- Developer: Apache Software Foundation
- Stable release:
- 1.8.x:: 1.8.17 / 15 September 2022
- 2.0.x:: 2.0.37 / 15 July 2026
- 3.0.x:: 3.0.8 / 11 July 2026
- Written in: Java
- Operating system: Cross-platform
- Type: Portable Document Format (PDF)
- License: Apache License 2.0
- Website: pdfbox.apache.org
- Repository: PDFBox Repository (Mirror)

= Apache PDFBox =

Open-source PDF library

Apache PDFBox is an open source pure-Java library that can be used to create, render, print, split, merge, alter, verify and extract text and meta-data of PDF files.

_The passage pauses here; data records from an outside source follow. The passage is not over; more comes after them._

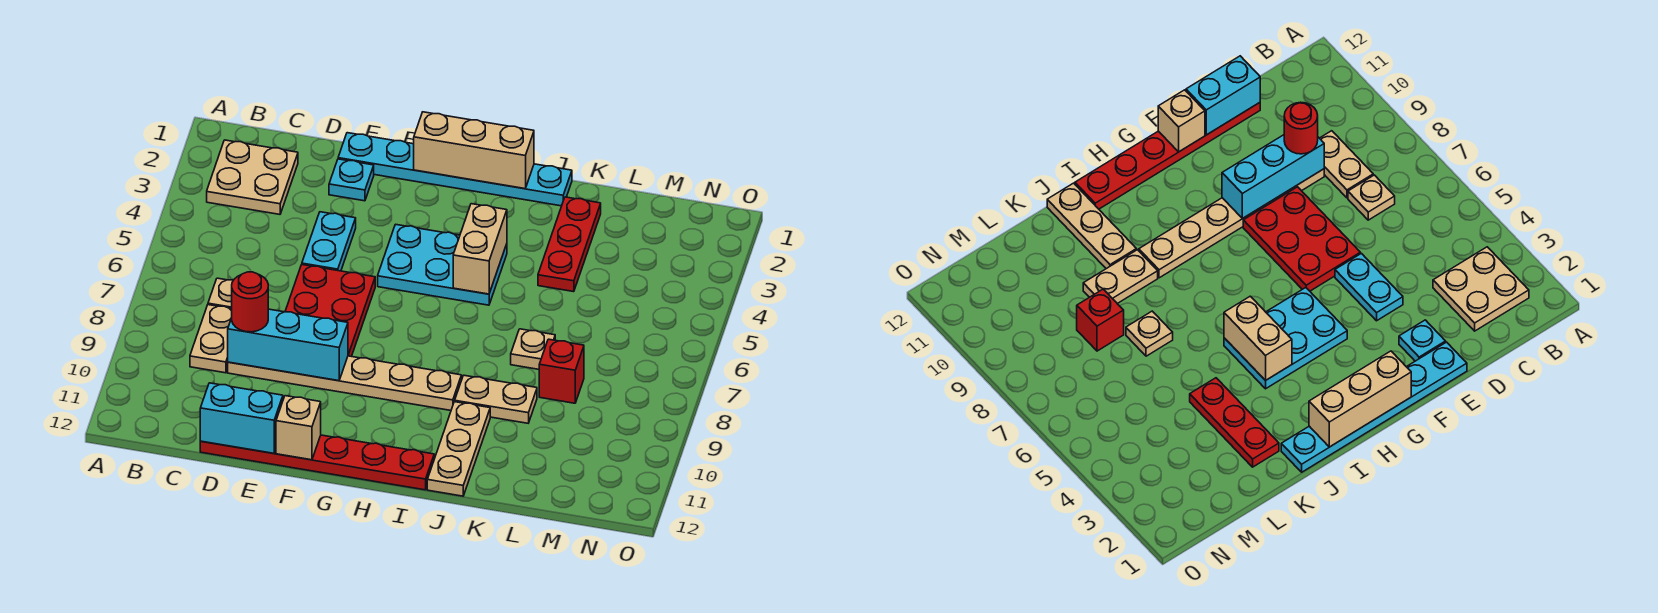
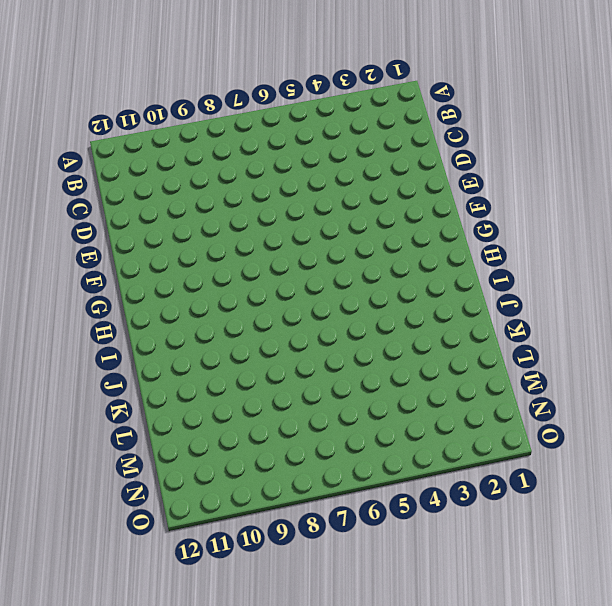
none -> tan 2x2 plate [207,140,298,214]
none -> tan 1x1 plate [208,278,233,309]
none -> tan 1x2 plate [190,305,232,373]

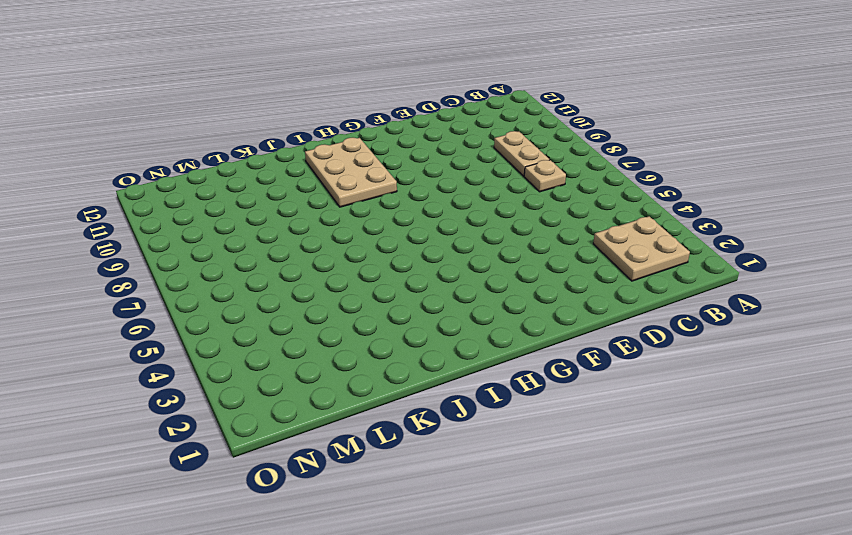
tan 2x3 plate [305,138,397,207] -> tan 1x6 plate [228,356,462,410]
none -> red 1x6 plate [200,435,434,490]
none -> cyan 1x6 plate [338,133,572,206]
none -> cyan 1x1 plate [329,159,374,201]

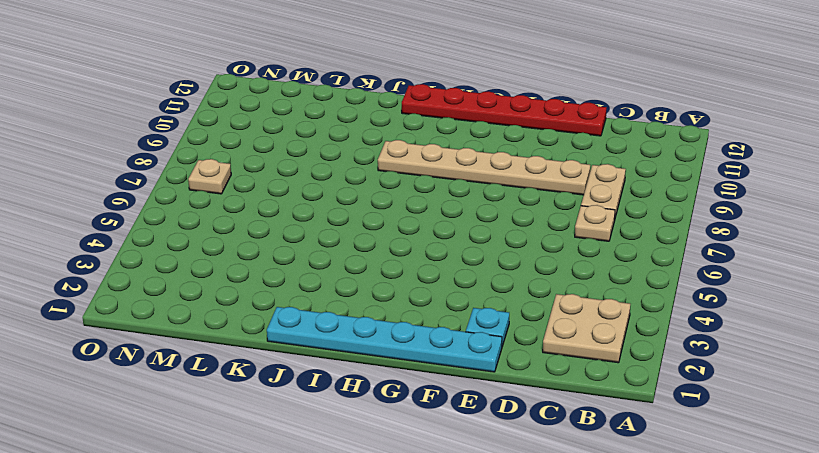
tan 1x1 plate [188,159,231,194] -> tan 1x1 plate moved to [511,329,555,369]
none -> cyan 1x2 plate [302,212,356,271]
none -> red 2x3 plate [285,265,375,356]
none -> cyan 2x3 plate [378,224,507,305]

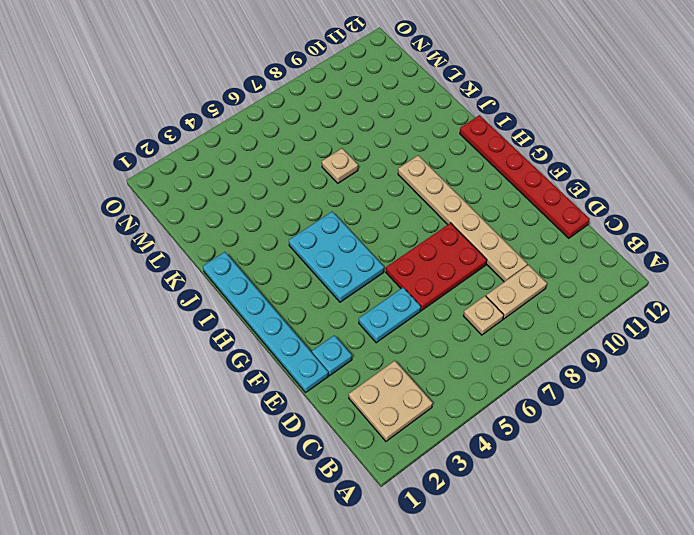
none -> tan 1x2 plate [455,375,537,423]
none -> tan 1x3 plate [427,402,490,496]
none -> red 1x3 plate [538,197,601,292]

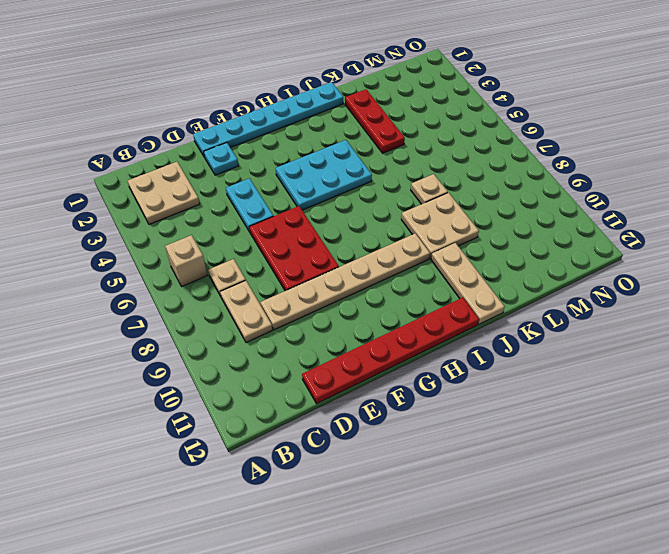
tan 1x1 brick [165,235,207,286] -> tan 1x1 brick moved to [276,396,321,460]
tan 2x2 plate [401,193,479,259] -> tan 1x2 plate [455,375,537,423]
none -> red 1x1 brick [539,339,584,403]
none -> cyan 1x3 brick [228,309,348,381]
none -> cyan 1x2 brick [200,383,283,453]

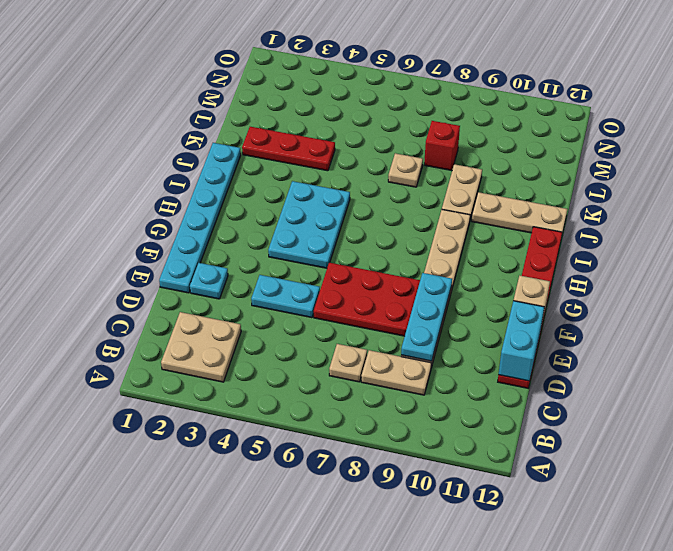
cyan 1x3 plate [401,273,452,361] -> cyan 1x3 brick [228,309,348,381]
none -> tan 1x3 brick [414,112,534,189]
none -> tan 1x2 brick [453,204,507,294]
none -> red 1x1 round brick [232,272,268,332]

Open Hub reports over 11,000 commits (since the start as an Apache project) by 18 contributors representing more than 140,000 lines of code. PDFBox has a well established, mature codebase maintained by an average size development team with increasing year-over-year commits. Using the COCOMO model, it took an estimated 46 person-years of effort.

==Structure==
Apache PDFBox has these components:
- PDFBox: the main part
- FontBox: handles font information
- XmpBox: handles XMP metadata
- Preflight (optional): checks PDF files for PDF/A-1b conformity.

==History==
PDFBox was started in 2002 in SourceForge by Ben Litchfield who wanted to be able to extract text of PDF files for Lucene. It became an Apache Incubator project in 2008, and an Apache top level project in 2009.

Preflight was originally named PaDaF and developed by Atos worldline, and donated to the project in 2011.

In February 2015, Apache PDFBox was named an Open Source Partner Organization of the PDF Association.